→ Extracted material
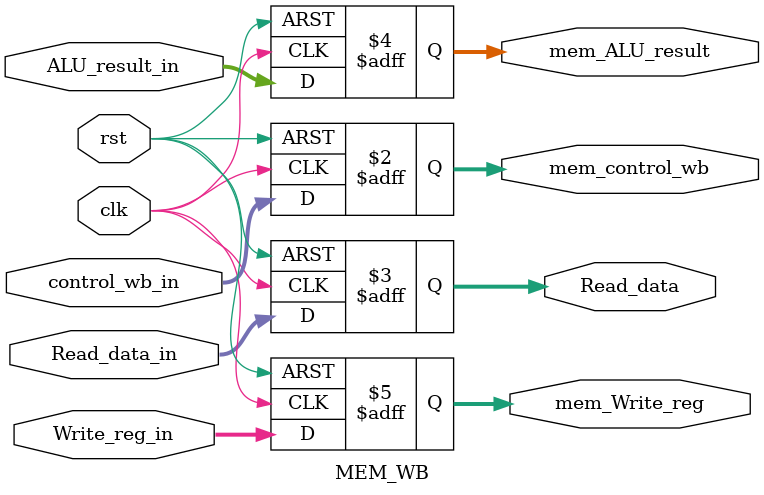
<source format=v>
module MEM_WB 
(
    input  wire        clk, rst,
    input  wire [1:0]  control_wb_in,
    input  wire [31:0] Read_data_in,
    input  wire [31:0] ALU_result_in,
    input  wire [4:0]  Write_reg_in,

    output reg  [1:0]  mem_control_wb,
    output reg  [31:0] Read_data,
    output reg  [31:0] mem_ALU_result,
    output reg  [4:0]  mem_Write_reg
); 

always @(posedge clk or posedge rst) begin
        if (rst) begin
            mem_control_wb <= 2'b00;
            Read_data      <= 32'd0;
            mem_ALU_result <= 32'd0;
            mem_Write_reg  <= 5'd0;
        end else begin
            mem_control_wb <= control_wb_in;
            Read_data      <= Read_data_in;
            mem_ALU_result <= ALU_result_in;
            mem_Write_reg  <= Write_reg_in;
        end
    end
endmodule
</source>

==

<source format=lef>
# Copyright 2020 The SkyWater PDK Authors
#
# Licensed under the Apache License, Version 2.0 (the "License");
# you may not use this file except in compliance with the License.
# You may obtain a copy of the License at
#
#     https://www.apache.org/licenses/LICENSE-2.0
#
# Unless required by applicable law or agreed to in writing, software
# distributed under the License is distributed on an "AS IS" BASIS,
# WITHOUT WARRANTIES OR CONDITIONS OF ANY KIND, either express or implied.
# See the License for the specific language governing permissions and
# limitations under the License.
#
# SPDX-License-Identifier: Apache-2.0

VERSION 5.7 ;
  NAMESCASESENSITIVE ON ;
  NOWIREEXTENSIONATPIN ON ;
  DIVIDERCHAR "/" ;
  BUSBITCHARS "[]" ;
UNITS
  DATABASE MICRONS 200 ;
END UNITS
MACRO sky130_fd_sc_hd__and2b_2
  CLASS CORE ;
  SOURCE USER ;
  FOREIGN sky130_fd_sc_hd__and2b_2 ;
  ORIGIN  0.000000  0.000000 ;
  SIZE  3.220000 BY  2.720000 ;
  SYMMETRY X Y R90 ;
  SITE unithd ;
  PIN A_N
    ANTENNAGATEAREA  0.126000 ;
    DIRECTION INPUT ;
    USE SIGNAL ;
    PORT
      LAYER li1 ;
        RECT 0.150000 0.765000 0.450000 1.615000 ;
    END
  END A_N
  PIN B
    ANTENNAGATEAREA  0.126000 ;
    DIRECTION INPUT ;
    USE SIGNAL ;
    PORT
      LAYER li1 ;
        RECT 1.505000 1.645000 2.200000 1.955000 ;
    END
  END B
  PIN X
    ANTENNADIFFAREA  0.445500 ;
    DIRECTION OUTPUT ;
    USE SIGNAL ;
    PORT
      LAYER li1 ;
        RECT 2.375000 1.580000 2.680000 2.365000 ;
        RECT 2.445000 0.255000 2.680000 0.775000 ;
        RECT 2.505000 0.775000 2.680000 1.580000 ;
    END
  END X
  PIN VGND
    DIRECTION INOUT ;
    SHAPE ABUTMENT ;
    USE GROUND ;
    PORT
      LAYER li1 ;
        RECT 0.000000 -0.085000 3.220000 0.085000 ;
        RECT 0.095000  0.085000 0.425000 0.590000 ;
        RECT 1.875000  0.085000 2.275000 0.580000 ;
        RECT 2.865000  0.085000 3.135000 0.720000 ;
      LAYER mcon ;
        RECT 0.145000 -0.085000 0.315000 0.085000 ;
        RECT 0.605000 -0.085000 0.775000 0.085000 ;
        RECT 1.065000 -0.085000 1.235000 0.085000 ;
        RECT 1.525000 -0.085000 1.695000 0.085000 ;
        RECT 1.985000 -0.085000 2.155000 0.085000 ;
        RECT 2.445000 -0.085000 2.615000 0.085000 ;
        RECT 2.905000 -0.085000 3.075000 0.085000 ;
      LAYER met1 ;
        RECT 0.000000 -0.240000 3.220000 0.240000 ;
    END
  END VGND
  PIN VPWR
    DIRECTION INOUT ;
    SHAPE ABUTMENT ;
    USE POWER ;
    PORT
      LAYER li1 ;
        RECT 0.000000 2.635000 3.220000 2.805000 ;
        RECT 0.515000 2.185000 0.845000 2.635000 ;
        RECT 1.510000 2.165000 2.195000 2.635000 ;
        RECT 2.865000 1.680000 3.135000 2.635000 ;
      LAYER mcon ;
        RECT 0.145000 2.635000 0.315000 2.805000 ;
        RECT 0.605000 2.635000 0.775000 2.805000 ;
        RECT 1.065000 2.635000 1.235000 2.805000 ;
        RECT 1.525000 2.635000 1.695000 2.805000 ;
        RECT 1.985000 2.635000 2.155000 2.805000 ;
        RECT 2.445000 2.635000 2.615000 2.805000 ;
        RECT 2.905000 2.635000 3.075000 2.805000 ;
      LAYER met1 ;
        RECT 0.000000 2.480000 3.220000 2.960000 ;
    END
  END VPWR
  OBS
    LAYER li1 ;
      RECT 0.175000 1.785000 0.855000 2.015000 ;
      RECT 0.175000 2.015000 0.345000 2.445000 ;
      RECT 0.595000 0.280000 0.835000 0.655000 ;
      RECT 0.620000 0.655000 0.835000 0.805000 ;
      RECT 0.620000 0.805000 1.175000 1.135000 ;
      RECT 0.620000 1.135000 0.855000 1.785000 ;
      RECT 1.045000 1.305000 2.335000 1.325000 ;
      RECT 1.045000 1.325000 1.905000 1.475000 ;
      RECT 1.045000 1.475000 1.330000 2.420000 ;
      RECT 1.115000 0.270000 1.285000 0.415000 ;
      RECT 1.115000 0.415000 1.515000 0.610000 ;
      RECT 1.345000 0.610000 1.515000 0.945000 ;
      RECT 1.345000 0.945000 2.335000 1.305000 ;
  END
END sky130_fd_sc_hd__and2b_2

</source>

--

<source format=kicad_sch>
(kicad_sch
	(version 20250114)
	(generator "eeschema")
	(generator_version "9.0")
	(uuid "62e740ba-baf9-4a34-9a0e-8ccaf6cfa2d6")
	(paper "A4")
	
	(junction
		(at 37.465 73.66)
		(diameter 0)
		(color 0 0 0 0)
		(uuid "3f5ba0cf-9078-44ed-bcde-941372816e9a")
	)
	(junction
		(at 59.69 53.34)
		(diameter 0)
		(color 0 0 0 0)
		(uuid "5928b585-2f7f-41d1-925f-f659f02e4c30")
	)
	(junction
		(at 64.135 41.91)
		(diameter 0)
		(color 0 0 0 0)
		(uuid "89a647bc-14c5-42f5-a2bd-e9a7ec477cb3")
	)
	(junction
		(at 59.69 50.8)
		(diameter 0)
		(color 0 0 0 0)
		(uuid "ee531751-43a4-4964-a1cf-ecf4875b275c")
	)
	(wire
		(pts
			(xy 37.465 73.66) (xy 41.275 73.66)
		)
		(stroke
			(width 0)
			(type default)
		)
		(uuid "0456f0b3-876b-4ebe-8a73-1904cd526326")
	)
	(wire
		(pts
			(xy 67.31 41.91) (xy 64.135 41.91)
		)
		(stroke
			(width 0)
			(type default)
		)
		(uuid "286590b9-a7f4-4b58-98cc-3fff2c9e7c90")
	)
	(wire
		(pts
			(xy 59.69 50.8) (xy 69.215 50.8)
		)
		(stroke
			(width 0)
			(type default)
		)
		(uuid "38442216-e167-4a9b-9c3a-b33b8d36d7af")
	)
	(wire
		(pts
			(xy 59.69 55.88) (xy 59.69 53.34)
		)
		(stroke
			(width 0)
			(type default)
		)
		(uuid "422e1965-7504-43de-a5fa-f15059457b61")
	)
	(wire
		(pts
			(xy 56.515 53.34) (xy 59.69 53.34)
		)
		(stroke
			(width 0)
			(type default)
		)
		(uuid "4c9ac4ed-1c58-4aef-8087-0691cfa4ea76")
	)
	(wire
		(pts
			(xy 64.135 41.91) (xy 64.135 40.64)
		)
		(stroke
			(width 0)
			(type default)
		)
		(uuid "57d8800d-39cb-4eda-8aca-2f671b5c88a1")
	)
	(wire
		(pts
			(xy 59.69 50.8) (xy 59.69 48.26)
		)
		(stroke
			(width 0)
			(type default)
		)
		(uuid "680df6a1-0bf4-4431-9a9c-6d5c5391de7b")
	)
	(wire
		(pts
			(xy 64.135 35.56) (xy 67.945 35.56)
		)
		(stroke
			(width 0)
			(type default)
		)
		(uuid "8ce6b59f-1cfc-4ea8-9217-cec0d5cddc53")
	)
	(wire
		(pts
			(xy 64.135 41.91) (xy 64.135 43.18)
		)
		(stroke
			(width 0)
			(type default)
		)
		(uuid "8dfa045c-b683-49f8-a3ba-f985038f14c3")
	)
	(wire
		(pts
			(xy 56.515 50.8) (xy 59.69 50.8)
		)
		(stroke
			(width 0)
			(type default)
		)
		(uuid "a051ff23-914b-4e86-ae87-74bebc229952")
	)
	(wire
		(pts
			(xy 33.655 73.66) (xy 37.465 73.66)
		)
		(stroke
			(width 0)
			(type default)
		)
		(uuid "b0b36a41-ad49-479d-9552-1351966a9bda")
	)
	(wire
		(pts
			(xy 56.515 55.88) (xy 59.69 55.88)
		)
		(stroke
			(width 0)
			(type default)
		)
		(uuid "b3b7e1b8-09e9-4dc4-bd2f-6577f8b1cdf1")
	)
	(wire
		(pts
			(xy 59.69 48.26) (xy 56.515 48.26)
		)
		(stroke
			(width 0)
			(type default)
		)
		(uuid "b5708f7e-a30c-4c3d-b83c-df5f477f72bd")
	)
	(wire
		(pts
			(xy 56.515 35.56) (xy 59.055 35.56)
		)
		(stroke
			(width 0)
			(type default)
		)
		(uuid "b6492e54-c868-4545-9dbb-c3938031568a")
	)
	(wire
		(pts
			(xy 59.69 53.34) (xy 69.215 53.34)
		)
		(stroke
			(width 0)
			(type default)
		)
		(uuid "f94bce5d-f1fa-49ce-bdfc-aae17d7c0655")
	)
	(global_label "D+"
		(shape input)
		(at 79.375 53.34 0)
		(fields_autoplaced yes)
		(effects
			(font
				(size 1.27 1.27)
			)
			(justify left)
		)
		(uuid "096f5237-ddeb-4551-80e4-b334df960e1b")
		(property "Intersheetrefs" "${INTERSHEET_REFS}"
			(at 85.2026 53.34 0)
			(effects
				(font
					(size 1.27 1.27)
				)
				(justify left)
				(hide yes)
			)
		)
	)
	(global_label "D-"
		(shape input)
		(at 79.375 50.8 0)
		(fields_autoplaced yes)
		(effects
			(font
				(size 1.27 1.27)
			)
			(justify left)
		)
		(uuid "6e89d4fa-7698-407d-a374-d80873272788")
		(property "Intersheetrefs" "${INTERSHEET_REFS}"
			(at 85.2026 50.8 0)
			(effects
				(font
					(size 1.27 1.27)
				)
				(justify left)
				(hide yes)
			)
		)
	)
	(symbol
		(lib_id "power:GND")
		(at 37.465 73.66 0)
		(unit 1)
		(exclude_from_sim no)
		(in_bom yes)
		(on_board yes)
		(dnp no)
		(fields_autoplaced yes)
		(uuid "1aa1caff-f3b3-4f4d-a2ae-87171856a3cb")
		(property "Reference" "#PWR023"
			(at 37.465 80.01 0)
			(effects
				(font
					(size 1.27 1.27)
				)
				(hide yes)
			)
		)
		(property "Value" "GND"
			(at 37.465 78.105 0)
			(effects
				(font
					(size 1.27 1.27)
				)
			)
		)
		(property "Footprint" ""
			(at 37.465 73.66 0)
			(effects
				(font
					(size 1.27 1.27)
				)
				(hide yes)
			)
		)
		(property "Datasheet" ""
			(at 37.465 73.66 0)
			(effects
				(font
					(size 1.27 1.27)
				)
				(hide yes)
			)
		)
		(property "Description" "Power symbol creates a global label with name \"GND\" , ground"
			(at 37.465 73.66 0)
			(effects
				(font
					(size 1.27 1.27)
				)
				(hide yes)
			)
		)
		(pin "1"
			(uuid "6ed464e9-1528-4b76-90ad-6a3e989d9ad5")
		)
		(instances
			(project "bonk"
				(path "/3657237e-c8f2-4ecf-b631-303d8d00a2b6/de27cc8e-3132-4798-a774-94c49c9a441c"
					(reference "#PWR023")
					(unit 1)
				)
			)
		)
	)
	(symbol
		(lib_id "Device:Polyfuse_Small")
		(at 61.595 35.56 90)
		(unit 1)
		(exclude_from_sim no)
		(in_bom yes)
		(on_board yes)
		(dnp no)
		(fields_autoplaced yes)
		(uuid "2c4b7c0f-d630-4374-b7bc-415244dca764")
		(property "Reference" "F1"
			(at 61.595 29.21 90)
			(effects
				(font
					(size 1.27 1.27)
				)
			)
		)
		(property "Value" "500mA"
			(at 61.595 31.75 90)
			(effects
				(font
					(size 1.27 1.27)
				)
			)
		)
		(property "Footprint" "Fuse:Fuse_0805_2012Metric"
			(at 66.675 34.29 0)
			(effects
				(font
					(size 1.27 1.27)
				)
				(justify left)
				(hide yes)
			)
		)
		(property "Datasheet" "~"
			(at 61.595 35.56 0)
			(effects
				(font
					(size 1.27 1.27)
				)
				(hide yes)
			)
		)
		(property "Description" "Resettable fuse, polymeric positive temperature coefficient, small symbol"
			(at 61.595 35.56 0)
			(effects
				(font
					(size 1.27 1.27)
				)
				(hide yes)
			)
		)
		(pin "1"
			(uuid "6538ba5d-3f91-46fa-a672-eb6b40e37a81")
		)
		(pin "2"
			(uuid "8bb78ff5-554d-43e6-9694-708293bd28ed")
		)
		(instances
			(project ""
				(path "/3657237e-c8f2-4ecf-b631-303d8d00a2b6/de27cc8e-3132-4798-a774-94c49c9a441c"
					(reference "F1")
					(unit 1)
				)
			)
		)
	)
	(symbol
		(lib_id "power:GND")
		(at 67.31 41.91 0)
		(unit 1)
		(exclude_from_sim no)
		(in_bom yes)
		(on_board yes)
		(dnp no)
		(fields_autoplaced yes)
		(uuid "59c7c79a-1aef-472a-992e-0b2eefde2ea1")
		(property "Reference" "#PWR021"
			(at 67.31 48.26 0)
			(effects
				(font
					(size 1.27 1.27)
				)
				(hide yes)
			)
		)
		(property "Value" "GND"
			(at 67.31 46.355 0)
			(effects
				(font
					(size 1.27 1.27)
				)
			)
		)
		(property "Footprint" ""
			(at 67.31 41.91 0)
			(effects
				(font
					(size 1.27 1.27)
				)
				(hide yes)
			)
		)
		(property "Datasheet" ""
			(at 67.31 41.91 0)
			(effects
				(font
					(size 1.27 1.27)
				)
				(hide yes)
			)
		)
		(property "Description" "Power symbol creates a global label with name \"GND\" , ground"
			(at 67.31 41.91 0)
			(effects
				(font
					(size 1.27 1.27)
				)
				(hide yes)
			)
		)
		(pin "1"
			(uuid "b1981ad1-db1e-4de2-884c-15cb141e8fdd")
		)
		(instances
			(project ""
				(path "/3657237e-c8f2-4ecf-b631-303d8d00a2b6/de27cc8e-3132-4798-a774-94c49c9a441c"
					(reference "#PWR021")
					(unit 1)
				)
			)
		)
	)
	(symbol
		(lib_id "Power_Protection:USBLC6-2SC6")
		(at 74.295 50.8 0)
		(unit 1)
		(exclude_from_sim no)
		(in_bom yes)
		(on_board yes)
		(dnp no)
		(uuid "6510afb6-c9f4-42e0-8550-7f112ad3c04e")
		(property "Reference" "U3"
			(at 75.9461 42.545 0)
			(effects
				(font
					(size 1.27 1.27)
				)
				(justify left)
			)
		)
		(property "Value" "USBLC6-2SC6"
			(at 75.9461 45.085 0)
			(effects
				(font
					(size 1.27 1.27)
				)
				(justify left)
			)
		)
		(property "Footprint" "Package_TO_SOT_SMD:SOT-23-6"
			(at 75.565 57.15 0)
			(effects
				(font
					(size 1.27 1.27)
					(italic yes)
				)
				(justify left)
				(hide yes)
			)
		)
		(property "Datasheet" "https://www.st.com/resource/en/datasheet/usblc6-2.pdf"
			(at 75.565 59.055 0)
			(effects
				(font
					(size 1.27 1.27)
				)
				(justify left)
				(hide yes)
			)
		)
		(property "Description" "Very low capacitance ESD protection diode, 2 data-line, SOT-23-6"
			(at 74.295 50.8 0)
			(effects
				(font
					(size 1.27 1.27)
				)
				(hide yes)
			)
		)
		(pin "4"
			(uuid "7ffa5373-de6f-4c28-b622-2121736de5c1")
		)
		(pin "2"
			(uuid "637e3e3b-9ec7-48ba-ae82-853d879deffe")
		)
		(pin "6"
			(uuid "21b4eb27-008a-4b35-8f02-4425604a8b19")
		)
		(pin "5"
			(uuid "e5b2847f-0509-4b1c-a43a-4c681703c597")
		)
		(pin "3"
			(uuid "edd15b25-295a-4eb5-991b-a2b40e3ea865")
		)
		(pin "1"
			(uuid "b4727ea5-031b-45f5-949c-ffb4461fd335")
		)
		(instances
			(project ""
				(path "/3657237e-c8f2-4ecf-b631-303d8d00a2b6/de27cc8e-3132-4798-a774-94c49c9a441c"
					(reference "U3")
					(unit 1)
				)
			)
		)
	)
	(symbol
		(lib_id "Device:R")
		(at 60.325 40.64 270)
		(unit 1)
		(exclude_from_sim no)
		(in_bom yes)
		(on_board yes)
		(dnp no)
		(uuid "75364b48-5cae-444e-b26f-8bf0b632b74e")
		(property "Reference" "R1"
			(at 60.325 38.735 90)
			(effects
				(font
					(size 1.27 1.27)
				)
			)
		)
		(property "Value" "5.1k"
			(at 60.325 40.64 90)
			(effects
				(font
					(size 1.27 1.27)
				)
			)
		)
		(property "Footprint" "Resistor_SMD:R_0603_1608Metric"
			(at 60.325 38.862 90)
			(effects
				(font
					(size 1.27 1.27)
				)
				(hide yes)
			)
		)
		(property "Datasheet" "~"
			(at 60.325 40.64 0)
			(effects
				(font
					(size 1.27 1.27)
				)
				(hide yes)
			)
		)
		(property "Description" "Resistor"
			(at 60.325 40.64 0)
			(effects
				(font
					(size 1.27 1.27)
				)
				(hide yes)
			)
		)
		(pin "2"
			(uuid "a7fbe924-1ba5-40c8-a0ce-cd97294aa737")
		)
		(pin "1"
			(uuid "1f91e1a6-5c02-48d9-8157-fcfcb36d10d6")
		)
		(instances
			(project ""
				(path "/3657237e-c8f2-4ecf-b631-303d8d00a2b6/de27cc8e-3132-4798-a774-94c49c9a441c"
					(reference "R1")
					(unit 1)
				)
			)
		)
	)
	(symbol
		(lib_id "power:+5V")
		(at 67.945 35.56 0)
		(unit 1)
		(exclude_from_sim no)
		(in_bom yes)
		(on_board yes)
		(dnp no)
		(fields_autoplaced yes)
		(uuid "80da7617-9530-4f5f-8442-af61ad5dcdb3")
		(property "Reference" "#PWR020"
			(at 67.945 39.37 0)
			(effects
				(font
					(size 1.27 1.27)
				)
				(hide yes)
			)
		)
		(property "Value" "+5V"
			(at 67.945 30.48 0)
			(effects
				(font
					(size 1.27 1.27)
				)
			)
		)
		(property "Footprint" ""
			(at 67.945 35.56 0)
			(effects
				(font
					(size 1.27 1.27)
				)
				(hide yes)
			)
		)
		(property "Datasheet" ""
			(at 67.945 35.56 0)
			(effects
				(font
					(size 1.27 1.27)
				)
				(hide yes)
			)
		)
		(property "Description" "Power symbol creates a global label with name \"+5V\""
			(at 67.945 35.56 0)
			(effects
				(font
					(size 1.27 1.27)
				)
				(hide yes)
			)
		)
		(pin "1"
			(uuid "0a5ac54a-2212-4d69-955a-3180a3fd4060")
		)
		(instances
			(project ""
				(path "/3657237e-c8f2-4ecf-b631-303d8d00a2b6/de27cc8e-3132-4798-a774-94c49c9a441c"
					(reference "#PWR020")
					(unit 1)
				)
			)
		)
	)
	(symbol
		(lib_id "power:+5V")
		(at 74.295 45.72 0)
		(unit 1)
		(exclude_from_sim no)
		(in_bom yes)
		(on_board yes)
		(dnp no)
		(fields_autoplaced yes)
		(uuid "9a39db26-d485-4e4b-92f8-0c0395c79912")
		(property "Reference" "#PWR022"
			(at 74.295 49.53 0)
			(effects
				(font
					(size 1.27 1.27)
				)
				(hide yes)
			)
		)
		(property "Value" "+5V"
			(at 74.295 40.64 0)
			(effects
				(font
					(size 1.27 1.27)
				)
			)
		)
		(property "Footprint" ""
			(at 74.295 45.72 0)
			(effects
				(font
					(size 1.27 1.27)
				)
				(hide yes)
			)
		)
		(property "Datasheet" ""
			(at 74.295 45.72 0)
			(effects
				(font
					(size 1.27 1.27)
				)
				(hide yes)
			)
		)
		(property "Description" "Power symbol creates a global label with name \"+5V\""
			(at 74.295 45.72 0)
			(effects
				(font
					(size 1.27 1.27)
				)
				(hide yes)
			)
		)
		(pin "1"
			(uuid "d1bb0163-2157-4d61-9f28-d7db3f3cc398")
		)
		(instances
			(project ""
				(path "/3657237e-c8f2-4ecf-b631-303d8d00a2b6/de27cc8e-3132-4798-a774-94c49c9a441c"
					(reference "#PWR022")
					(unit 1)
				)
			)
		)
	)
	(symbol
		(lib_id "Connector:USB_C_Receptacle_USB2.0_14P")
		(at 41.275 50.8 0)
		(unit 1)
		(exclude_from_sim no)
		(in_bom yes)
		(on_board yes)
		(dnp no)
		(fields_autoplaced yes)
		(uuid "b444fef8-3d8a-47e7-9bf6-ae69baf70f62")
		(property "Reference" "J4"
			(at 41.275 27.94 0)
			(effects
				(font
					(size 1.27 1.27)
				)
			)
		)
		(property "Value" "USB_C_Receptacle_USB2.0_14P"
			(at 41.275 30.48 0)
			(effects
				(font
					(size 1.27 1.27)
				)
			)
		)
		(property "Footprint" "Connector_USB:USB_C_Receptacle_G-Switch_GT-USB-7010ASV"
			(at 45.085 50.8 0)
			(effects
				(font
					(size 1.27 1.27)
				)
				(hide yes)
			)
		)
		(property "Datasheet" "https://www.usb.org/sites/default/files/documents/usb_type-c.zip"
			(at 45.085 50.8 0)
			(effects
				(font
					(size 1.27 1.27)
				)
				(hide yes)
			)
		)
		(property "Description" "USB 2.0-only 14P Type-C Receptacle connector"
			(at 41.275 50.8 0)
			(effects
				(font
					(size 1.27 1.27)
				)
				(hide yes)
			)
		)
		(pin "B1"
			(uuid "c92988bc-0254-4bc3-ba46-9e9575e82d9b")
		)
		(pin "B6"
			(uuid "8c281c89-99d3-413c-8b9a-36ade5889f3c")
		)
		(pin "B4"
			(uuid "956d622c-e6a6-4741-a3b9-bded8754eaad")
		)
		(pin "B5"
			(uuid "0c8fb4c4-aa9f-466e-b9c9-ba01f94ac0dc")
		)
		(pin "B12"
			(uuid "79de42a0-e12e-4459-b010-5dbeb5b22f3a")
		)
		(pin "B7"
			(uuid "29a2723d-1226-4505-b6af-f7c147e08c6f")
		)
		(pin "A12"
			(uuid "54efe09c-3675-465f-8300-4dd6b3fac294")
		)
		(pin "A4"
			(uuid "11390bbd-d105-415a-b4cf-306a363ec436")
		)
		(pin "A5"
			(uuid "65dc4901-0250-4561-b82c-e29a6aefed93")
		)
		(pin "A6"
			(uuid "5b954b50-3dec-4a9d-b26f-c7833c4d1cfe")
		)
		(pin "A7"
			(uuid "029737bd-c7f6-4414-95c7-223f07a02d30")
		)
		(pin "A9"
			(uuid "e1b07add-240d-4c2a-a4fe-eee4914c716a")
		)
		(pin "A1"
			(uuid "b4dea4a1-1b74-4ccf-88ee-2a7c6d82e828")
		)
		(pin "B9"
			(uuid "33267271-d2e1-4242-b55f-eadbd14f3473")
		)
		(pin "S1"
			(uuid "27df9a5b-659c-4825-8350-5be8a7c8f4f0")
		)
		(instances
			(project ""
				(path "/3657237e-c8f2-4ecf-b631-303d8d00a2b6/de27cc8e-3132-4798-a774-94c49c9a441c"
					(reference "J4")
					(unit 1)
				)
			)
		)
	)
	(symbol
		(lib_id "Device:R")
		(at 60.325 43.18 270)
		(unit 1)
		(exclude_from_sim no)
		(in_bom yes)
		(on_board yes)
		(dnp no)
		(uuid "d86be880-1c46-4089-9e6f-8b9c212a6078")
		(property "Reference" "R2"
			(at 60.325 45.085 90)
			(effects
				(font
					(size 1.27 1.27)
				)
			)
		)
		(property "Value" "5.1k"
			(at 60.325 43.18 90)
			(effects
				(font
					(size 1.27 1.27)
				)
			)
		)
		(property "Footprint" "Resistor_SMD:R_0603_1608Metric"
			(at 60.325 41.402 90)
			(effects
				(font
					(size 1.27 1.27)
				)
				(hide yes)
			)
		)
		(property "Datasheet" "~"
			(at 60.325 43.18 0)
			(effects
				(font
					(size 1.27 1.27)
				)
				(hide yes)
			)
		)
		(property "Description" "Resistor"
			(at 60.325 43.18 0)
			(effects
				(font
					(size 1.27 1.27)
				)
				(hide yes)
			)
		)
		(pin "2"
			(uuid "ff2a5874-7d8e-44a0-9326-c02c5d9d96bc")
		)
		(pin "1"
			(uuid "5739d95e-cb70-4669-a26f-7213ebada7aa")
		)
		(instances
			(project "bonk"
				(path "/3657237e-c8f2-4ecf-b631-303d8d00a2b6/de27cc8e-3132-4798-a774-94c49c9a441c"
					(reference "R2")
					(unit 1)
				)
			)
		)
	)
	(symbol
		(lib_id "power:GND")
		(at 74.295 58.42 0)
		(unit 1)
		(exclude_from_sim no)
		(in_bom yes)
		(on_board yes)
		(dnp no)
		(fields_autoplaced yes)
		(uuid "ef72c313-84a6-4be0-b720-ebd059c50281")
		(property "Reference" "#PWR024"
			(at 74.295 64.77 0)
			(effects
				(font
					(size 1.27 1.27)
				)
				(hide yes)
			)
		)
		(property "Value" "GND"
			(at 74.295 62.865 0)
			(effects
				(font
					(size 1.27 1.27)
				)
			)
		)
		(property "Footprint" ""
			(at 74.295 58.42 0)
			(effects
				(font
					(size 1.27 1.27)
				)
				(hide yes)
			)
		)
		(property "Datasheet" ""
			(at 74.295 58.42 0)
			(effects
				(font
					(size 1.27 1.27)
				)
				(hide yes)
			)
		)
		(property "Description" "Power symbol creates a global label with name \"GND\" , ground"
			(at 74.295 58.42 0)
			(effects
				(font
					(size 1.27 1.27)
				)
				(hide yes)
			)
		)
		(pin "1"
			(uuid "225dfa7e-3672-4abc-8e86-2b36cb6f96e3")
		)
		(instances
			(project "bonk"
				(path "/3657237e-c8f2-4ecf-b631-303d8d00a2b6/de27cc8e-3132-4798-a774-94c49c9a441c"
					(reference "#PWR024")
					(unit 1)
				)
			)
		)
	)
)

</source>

→ Required action
From the records above, count the lines that contain "https". Only the number should be written.

→ Solution for this exercise
3